__AIM OF THE TASK__.
Which lines in the data contain the word "remaining"? Please copy each of them.
[Opening THE INPUT section]
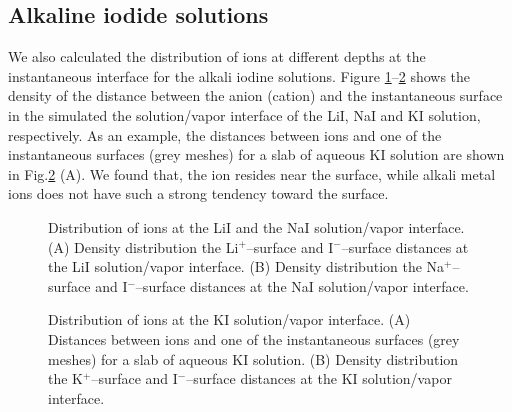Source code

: \subsection{Alkaline iodide solutions}
We also calculated the distribution of ions at different depths at the instantaneous interface for the alkali iodine solutions.
Figure \ref{fig:prob_dist_Li_surf_I_surf}--\ref{fig:prob_dist_K_surf_I_surf} shows the density of the distance between the anion (cation) 
and the instantaneous surface in the simulated the solution/vapor interface of the LiI, NaI and KI solution, respectively. 
As an example, the distances between ions and one of the instantaneous surfaces (grey meshes) 
for a slab of aqueous KI solution are shown in Fig.\thinspace\ref{fig:prob_dist_K_surf_I_surf} (A). 
We found that, the \I ion resides near the surface, while alkali metal ions does not have such a strong tendency toward the surface. 
\begin{figure}[H]%
    \centering
    \qquad
    \caption{
Distribution of ions at the LiI and the NaI solution/vapor interface.   
(A) 
Density distribution the Li$^+$--surface and I$^-$--surface distances at the LiI solution/vapor interface. 
(B)
Density distribution the Na$^+$--surface and I$^-$--surface distances at the NaI solution/vapor interface. 
}%
    \label{fig:prob_dist_Li_surf_I_surf}%
\end{figure}
\begin{figure}[H]%
    \centering
    \qquad
    \caption{
Distribution of ions at the KI solution/vapor interface.   
(A) 
Distances between ions and one of the instantaneous surfaces (grey meshes) for a slab of aqueous KI solution. 
(B)
Density distribution the K$^+$--surface and I$^-$--surface distances at the KI solution/vapor interface. 
}%
    \label{fig:prob_dist_K_surf_I_surf}%
\end{figure}

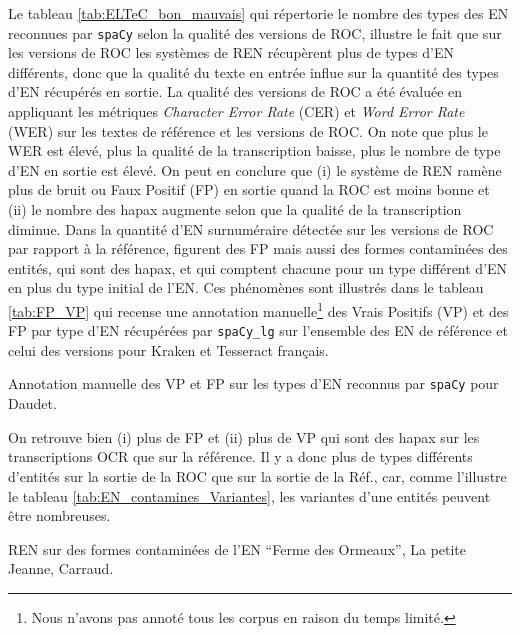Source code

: Le tableau \ref{tab:ELTeC_bon_mauvais} qui répertorie le nombre des types des EN reconnues par \texttt{spaCy} selon la qualité des versions de ROC, illustre le fait que sur les versions de ROC les systèmes de REN récupèrent plus de types d'EN différents, donc que la qualité du texte en entrée influe sur la quantité des types d'EN récupérés en sortie. La qualité des versions de ROC a été évaluée en appliquant les métriques \textit{Character Error Rate} (CER) et \textit{Word Error Rate} (WER) sur les textes de référence et les versions de ROC. On note que plus le WER est élevé, plus la qualité de la transcription baisse, plus le nombre de type d'EN en sortie est élevé. On peut en conclure que (i) le système de REN ramène plus de bruit ou Faux Positif (FP) en sortie quand la ROC est moins bonne et (ii) le nombre des hapax augmente selon que la qualité de la transcription diminue. 
Dans la quantité d'EN surnuméraire détectée sur les versions de ROC par rapport à la référence, figurent des FP mais aussi des formes contaminées des entités, qui sont des hapax, et qui comptent chacune pour un type différent d'EN en plus du type initial de l'EN. Ces phénomènes sont illustrés dans le tableau \ref{tab:FP_VP} qui recense une annotation manuelle\footnote{Nous n'avons pas annoté tous les corpus en raison du temps limité.} des Vrais Positifs (VP) et des FP par type d'EN récupérées par \texttt{spaCy\_lg} sur l'ensemble des EN de référence et celui des versions pour Kraken et Tesseract français. 
\begin{table}[h!]
\small
    \centering
    
    \caption{Annotation manuelle des VP et FP sur les types d'EN reconnus par \texttt{spaCy} pour Daudet.}
    \label{tab:FP_VP}
\end{table}

On retrouve bien (i) plus de FP et (ii) plus de VP qui sont des hapax sur les transcriptions OCR que sur la référence. Il y a donc plus de types différents d'entités sur la sortie de la ROC que sur la sortie de la Réf., car, comme l'illustre le tableau \ref{tab:EN_contamines_Variantes}, les variantes d'une entités peuvent être nombreuses. 



\begin{table}[h!]
\small
    \centering
    
    \caption{REN sur des formes contaminées de l'EN ``Ferme des Ormeaux'', {\normalfont La petite Jeanne}, Carraud.}
    \label{tab:EN_contamines_Variantes}
\end{table}

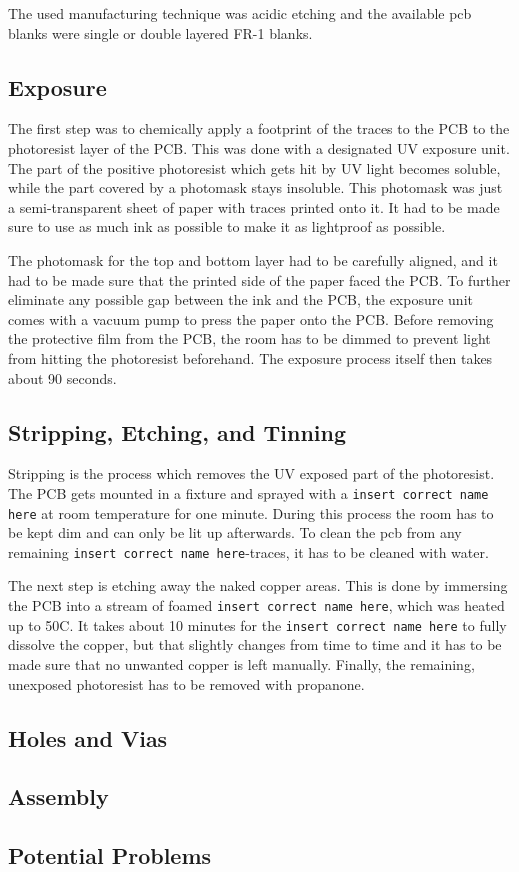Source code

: The used manufacturing technique was acidic etching %
and the available \gls{pcb} blanks were single or double layered FR-1 blanks. %

\subsection{Exposure}

The first step was to chemically apply a footprint of the traces to the PCB to the photoresist layer of the PCB. This was done with a designated UV exposure unit. The part of the positive photoresist which gets hit by UV light becomes soluble, while the part covered by a photomask stays insoluble. This photomask was just a semi-transparent sheet of paper with traces printed onto it. It had to be made sure to use as much ink as possible to make it as lightproof as possible.

The photomask for the top and bottom layer had to be carefully aligned, and it had to be made sure that the printed side of the paper faced the PCB. To further eliminate any possible gap between the ink and the PCB, the exposure unit comes with a vacuum pump to press the paper onto the PCB. Before removing the protective film from the PCB, the room has to be dimmed to prevent light from hitting the photoresist beforehand. The exposure process itself then takes about 90 seconds.

\subsection{Stripping, Etching, and Tinning}

Stripping is the process which removes the UV exposed part of the photoresist. The PCB gets mounted in a fixture and sprayed with a \texttt{insert correct name here} at room temperature for one minute. During this process the room has to be kept dim and can only be lit up afterwards. To clean the \gls{pcb} from any remaining \texttt{insert correct name here}-traces, it has to be cleaned with water. %

The next step is etching away the naked copper areas. This is done by immersing the PCB into a stream of foamed \texttt{insert correct name here}, which was heated up to 50\textdegree C. It takes about 10 minutes for the \texttt{insert correct name here} to fully dissolve the copper, but that slightly changes from time to time and it has to be made sure that no unwanted copper is left manually. Finally, the remaining, unexposed photoresist has to be removed with propanone.


\subsection{Holes and Vias}

\subsection{Assembly}

\subsection{Potential Problems}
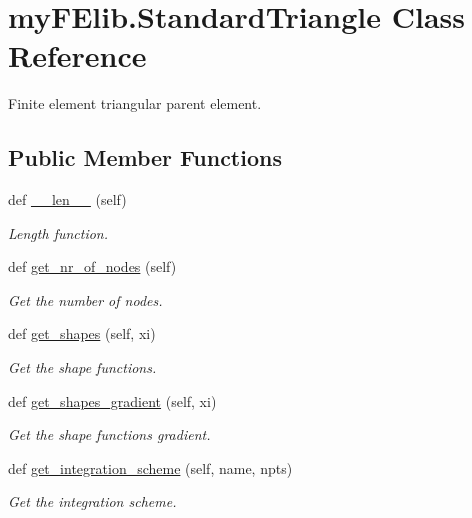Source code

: \hypertarget{classmyFElib_1_1StandardTriangle}{}\section{my\+F\+Elib.\+Standard\+Triangle Class Reference}
\label{classmyFElib_1_1StandardTriangle}


Finite element triangular parent element.  


\subsection*{Public Member Functions}
\begin{DoxyCompactItemize}
\item 
\mbox{\label{classmyFElib_1_1StandardTriangle_a2efe2a80fc454944ddf9eeb88b4d6c2e}} 
def \mbox{\hyperlink{classmyFElib_1_1StandardTriangle_a2efe2a80fc454944ddf9eeb88b4d6c2e}{\+\_\+\+\_\+len\+\_\+\+\_\+}} (self)
\begin{DoxyCompactList}\small\item\em Length function. \end{DoxyCompactList}\item 
\mbox{\label{classmyFElib_1_1StandardTriangle_a6d6e7ed7d74740180f1b6e8a1a094d6c}} 
def \mbox{\hyperlink{classmyFElib_1_1StandardTriangle_a6d6e7ed7d74740180f1b6e8a1a094d6c}{get\+\_\+nr\+\_\+of\+\_\+nodes}} (self)
\begin{DoxyCompactList}\small\item\em Get the number of nodes. \end{DoxyCompactList}\item 
def \mbox{\hyperlink{classmyFElib_1_1StandardTriangle_a374be169ec06f9e1ea1ce6664275e9f6}{get\+\_\+shapes}} (self, xi)
\begin{DoxyCompactList}\small\item\em Get the shape functions. \end{DoxyCompactList}\item 
def \mbox{\hyperlink{classmyFElib_1_1StandardTriangle_abb8220126b3749be519c838a2a8a55e8}{get\+\_\+shapes\+\_\+gradient}} (self, xi)
\begin{DoxyCompactList}\small\item\em Get the shape functions gradient. \end{DoxyCompactList}\item 
def \mbox{\hyperlink{classmyFElib_1_1StandardTriangle_ac825bfb18ff9df609d79746ce27f7535}{get\+\_\+integration\+\_\+scheme}} (self, name, npts)
\begin{DoxyCompactList}\small\item\em Get the integration scheme. \end{DoxyCompactList}\end{DoxyCompactItemize}


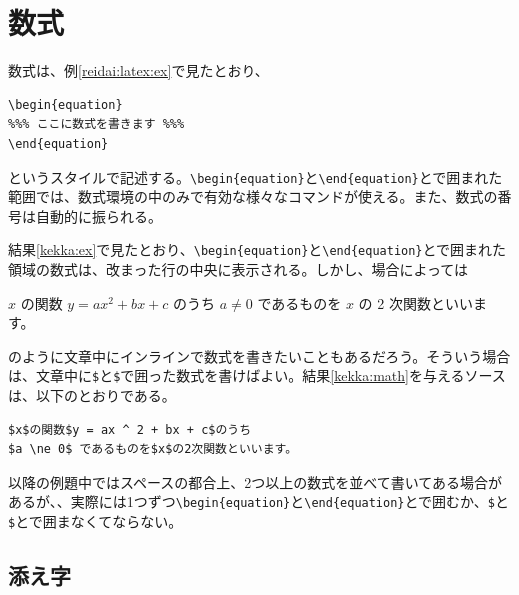 \section{数式}
\label{sec:latex:math}

数式は、例\ref{reidai:latex:ex}で見たとおり、
\begin{reidai}
\begin{verbatim}
\begin{equation}
%%% ここに数式を書きます %%%
\end{equation}
\end{verbatim}
\end{reidai} \noindent
というスタイルで記述する。\verb|\begin{equation}|と\verb|\end{equation}|とで囲まれた範囲では、数式環境の中のみで有効な様々なコマンドが使える。また、数式の番号は自動的に振られる。

結果\ref{kekka:ex}で見たとおり、\verb|\begin{equation}|と\verb|\end{equation}|とで囲まれた領域の数式は、改まった行の中央に表示される。しかし、場合によっては
\addtocounter{reidai}{1}
\begin{kekka}
  \label{kekka:math}
  $x$ の関数 $y = ax ^ 2 + bx + c$ のうち
  $a \ne 0$ であるものを $x$ の 2 次関数といいます。
\end{kekka} \noindent
\addtocounter{reidai}{-1}
のように文章中にインラインで数式を書きたいこともあるだろう。そういう場合は、文章中に\texttt{\$}と\texttt{\$}で囲った数式を書けばよい。結果\ref{kekka:math}を与えるソースは、以下のとおりである。
\begin{reidai}
\begin{verbatim}
$x$の関数$y = ax ^ 2 + bx + c$のうち
$a \ne 0$ であるものを$x$の2次関数といいます。
\end{verbatim}
\end{reidai} \noindent
以降の例題中ではスペースの都合上、2つ以上の数式を並べて書いてある場合があるが、、実際には1つずつ\verb|\begin{equation}|と\verb|\end{equation}|とで囲むか、\texttt{\$}と\texttt{\$}とで囲まなくてならない。

\subsection{添え字}
\label{sec:latex:index}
[Closing THE INPUT section]
__WRITTEN ANSWER__.
Stripping is the process which removes the UV exposed part of the photoresist. The PCB gets mounted in a fixture and sprayed with a \texttt{insert correct name here} at room temperature for one minute. During this process the room has to be kept dim and can only be lit up afterwards. To clean the \gls{pcb} from any remaining \texttt{insert correct name here}-traces, it has to be cleaned with water. %
The next step is etching away the naked copper areas. This is done by immersing the PCB into a stream of foamed \texttt{insert correct name here}, which was heated up to 50\textdegree C. It takes about 10 minutes for the \texttt{insert correct name here} to fully dissolve the copper, but that slightly changes from time to time and it has to be made sure that no unwanted copper is left manually. Finally, the remaining, unexposed photoresist has to be removed with propanone.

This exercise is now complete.